ASIAWORLDVIEW – Ketua Komisi Sekuritas dan Bursa Efek AS (SEC) Paul Atkins mengatakan dalam pidato kunci bahwa “kebanyakan token kripto bukanlah sekuritas”. Hal itu menandakan pergeseran kebijakan besar bagi lembaga tersebut.
Paul Atkins mengulang inisiatif SEC Project Crypto — yang diluncurkan pertama kali pada Juli — dan mempertajam fokusnya dengan menjanjikan bahwa sebagian besar token akan berada di luar lingkup undang-undang sekuritas, sehingga pengusaha dapat menggalang dana secara on-chain tanpa “ketidakpastian hukum yang tak berujung.”
Dia berargumen bahwa selama ini SEC terlalu bergantung pada tindakan penegakan hukum ad hoc yang mendorong inovasi ke luar negeri, dan berjanji untuk menawarkan panduan regulasi yang dapat diprediksi bagi aset digital.
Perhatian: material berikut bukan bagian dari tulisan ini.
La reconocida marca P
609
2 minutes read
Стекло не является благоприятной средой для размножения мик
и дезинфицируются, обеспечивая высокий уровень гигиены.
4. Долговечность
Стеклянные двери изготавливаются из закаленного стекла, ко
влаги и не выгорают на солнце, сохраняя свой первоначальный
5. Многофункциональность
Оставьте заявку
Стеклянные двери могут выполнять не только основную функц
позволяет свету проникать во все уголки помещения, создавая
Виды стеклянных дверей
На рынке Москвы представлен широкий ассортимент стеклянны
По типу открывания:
Baca Juga: SEC AS Bentuk Tim Tugas Lintas Batas untuk Tangani Penipuan Kripto Global
Pernyataan ini tampaknya bertentangan dengan praktik SEC selama bertahun-tahun sejak Laporan DAO 2017, yang menerapkan Uji Howey pada banyak penjualan token, yang mengakibatkan tindakan penegakan hukum terhadap bursa dan penerbit. Di bawah kepemimpinan Atkins, lembaga tersebut akan membedakan dengan lebih jelas antara sekuritas dan non-sekuritas, memberikan pengusaha landasan yang lebih kokoh saat merancang proyek tokenisasi.
Dia juga mendukung model platform “super-app” yang memungkinkan perdagangan, pinjaman, dan staking di bawah kerangka regulasi tunggal, menyelaraskan SEC dengan lebih dekat dengan regime Pasar Aset Kripto Uni Eropa.
Komentar Atkins mengikuti laporan Kelompok Kerja Presiden tentang pasar aset digital, yang mendesak lembaga-lembaga untuk mempercepat pembentukan peraturan agar AS tetap kompetitif.